Do it for an athlete or sports player or a gymnast or a bodybuilder and they'd notice. They'd know. But most of us never would.
You can't feel your individual toes unless you stub one. So don't simulate them.
A low-res fly brain model connected to a lower-res overall ventral nerve cord connected to a trivial fly muscle body which doesn't even simulate individual muscles might be enough that the fly does everything a fly can do.
I think there's another layer to this too, which is that — if you've already scanned and uploaded a person's mind, the original person is presumably dead, or at least a completely separate person from the one in the simulation. Moreover, really, no matter how much versimilitude you pour into your simulation, it's never really going to be exactly the same. Hence, if we're being clear-eyed about this, presumably the point of doing a brain upload like that isn't to get immortality for a particular person or something, its just to get a much more advanced and human-like form of artificial intelligence.
At which point, if we don't need a perfectly accurate neurological and physical simulation to get something that mostly "walks," talks and acts like a human, or something very similar, why would we bother doing it at all?
And yeah, although you could obviously assume that perfect simulation of all of the physical and chemical and neurological processes is necessary to get something to even slightly functions, considering the fact that people can function with 90% of their brain entirely gone, I'm not sure how accurate that is.
And yet I'm not exactly the same person as the one who hadn't yet read your comment, nor the same as the one an hour ago, not the one that woke up this morning.
Maybe exactly the same isn't the right metric after all.
This is true.

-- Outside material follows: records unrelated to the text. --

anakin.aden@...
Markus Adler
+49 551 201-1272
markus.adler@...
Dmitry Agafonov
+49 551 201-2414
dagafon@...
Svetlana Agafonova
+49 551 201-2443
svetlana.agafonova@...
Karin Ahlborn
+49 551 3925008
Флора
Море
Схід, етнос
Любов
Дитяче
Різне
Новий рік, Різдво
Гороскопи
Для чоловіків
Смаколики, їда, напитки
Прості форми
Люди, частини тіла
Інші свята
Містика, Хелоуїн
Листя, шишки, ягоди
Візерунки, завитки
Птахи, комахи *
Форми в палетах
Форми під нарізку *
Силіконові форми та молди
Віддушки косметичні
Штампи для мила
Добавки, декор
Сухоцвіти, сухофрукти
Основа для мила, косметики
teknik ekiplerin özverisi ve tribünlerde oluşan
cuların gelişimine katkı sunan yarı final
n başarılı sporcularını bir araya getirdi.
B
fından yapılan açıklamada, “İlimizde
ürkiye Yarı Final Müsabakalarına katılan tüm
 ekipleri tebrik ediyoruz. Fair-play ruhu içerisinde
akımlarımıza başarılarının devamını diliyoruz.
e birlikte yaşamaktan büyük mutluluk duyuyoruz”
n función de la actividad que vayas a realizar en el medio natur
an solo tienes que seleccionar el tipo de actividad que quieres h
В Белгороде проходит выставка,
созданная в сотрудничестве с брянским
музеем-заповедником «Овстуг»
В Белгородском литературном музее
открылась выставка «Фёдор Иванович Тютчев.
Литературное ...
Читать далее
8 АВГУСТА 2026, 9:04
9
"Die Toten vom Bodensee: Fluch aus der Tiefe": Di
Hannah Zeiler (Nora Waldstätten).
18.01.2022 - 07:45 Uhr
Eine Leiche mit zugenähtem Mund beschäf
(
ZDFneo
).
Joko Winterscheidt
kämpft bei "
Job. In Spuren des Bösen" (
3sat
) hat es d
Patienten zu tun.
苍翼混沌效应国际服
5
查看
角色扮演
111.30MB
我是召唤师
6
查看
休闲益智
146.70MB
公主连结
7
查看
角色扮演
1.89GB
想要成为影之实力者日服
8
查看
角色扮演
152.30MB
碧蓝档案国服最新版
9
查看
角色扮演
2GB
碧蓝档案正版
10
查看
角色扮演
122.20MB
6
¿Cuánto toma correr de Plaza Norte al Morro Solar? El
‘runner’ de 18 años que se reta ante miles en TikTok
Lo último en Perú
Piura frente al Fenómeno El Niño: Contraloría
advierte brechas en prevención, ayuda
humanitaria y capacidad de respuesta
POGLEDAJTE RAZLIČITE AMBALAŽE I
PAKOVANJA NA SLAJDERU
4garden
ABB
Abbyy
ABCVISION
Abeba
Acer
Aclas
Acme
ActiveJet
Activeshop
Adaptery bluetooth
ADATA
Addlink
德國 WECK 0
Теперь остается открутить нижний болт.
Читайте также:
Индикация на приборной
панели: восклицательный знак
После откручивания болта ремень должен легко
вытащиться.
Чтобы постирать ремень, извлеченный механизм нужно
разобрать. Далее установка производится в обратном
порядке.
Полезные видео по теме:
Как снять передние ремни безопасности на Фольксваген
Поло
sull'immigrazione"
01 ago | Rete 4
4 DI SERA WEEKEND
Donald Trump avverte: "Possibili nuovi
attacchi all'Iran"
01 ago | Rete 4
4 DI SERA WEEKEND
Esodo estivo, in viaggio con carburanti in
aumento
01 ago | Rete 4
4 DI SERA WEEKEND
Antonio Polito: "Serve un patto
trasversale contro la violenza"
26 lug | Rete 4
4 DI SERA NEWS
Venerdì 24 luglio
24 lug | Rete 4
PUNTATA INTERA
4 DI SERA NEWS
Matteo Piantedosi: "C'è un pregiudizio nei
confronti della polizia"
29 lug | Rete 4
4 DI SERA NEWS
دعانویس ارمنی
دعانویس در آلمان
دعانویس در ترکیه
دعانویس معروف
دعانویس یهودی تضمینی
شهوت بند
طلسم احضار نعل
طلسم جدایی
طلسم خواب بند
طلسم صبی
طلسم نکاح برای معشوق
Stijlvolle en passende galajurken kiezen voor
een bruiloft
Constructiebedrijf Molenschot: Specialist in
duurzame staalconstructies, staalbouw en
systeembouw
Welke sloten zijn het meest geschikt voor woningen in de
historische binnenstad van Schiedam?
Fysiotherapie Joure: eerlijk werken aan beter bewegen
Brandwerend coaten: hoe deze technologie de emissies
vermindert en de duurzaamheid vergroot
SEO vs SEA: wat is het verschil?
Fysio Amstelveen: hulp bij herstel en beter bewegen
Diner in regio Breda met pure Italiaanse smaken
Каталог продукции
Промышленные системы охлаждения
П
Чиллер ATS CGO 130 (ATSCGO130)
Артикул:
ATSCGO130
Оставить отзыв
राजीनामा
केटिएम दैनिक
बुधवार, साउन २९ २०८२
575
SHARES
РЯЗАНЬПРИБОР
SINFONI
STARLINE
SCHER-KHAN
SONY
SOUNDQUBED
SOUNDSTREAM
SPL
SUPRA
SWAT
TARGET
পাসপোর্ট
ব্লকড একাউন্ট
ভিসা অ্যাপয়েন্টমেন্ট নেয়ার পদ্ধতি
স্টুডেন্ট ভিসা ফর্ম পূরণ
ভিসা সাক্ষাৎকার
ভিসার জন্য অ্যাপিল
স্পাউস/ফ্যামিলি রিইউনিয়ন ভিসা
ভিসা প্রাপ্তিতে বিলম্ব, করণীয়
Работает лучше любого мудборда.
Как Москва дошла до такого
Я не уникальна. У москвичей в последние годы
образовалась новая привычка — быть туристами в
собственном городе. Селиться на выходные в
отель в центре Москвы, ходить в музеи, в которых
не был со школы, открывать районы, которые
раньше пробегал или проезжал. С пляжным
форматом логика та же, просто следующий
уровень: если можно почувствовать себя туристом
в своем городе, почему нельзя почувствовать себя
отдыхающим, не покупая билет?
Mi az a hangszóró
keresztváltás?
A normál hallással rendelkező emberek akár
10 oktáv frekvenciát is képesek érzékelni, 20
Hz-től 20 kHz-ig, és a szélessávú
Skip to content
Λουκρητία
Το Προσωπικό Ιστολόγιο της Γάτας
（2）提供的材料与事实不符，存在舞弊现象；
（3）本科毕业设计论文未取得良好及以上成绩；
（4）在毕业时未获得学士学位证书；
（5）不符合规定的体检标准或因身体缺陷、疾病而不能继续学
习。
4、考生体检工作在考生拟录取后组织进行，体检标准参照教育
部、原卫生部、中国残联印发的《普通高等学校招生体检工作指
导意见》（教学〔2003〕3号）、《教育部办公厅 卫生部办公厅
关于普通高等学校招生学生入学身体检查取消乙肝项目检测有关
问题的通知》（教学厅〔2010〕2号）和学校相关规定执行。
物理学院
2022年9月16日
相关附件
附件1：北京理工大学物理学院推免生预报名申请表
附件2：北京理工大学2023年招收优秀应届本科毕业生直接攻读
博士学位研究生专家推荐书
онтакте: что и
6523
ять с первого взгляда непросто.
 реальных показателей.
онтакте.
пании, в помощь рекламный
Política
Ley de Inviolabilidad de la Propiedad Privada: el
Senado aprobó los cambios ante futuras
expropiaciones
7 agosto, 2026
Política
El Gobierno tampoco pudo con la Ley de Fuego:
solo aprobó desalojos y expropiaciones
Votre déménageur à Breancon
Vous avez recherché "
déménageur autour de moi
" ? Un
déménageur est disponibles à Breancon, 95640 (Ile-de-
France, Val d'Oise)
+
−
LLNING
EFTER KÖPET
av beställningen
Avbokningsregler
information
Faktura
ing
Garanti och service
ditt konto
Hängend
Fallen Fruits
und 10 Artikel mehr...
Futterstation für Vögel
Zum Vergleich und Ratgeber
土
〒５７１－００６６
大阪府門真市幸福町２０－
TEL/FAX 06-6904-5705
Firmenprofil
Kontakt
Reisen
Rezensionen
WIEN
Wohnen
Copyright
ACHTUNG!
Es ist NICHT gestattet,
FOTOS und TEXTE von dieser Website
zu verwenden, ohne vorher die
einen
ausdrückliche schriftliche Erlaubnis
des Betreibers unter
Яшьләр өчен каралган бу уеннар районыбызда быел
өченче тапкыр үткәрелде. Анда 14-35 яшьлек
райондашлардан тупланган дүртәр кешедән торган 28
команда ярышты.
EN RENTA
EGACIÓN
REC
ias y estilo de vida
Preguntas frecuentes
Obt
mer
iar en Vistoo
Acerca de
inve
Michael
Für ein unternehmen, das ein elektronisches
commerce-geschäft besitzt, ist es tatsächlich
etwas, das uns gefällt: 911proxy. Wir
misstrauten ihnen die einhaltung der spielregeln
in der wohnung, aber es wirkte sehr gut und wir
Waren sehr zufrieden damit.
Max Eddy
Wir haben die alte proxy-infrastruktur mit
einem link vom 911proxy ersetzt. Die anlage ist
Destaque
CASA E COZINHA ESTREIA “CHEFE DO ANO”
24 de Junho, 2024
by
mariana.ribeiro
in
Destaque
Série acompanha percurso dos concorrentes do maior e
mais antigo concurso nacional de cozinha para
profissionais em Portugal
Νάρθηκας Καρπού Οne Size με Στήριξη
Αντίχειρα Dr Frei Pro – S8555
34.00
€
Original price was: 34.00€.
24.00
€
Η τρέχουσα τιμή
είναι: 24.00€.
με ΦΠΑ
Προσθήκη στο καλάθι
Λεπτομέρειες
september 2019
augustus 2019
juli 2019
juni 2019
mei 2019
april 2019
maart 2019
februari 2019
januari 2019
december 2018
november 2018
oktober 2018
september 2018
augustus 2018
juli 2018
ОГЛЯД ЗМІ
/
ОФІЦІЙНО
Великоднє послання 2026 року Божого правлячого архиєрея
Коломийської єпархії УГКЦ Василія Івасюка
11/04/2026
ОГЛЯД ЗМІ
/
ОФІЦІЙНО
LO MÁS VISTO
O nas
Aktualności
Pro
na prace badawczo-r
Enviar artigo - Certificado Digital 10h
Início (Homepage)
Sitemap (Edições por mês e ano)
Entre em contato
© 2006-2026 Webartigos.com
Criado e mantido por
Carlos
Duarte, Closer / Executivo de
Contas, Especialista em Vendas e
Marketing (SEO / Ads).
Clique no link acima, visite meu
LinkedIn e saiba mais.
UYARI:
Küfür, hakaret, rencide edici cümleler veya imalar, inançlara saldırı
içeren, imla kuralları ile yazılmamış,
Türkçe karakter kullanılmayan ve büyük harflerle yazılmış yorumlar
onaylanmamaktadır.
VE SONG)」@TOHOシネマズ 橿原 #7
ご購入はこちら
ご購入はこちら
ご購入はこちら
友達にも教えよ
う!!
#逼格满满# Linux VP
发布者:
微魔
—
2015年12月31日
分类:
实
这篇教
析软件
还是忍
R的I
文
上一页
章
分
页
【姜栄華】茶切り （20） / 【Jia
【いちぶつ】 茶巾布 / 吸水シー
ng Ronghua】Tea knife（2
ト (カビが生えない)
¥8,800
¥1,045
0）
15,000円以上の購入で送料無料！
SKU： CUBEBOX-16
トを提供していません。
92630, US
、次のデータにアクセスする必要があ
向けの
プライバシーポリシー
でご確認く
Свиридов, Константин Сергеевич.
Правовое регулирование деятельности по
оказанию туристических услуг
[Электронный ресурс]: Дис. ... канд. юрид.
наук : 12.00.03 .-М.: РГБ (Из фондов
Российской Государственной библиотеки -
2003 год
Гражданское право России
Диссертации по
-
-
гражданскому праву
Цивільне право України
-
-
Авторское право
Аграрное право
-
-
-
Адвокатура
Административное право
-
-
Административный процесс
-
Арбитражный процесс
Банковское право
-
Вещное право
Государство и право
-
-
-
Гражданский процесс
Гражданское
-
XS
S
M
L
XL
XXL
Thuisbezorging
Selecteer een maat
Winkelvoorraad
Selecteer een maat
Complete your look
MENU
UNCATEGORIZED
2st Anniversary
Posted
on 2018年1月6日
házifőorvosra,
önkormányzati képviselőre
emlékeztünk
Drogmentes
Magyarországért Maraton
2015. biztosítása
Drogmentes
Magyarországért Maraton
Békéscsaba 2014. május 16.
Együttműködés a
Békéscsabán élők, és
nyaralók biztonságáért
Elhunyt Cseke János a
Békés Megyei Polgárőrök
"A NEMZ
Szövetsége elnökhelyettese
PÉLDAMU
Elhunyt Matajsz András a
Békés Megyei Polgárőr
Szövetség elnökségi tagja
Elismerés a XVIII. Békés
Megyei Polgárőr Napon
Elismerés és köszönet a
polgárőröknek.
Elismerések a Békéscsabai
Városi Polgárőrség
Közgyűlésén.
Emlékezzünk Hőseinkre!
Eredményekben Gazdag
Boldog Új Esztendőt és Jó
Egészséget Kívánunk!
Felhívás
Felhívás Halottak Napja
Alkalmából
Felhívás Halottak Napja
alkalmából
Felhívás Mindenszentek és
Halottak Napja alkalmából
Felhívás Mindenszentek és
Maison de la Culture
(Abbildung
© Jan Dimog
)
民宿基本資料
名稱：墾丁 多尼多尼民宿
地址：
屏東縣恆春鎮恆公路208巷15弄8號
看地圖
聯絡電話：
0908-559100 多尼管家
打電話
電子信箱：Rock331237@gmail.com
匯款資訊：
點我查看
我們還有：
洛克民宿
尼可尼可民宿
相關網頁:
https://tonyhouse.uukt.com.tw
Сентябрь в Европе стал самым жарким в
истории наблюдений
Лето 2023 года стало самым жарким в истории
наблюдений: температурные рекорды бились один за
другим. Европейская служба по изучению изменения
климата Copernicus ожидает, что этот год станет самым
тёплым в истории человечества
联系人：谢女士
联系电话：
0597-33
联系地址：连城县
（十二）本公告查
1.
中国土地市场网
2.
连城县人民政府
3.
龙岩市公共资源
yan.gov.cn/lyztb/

But I'm talking about fundamental substrate and the rules by which it operates, not just the flow of time — that's probably both a qualitative and quantitative difference. Additionally, even if it's not about being the exact same, although you could view brain uploading as a continuation of the species, in some sense, then — you still couldn't view it as a continuation of the same individual... because that guy/gal is right there!
It might well be, yes -- it's a long time now, I have read all his published novels except maybe in the last couple of years, and I am not sure which one is which.
> and while I am not a neuroscientist, I tried to explain this is just a combination of chunks of existing work
Which most complex technology is these days, even the most impactful. Docker is a fancy wrapper around Linux cgroups, Kubernetes combines that with etcd, and stuff like AWS EKS combines that with hypervisors (which I think were based on Linux KVM for a long time).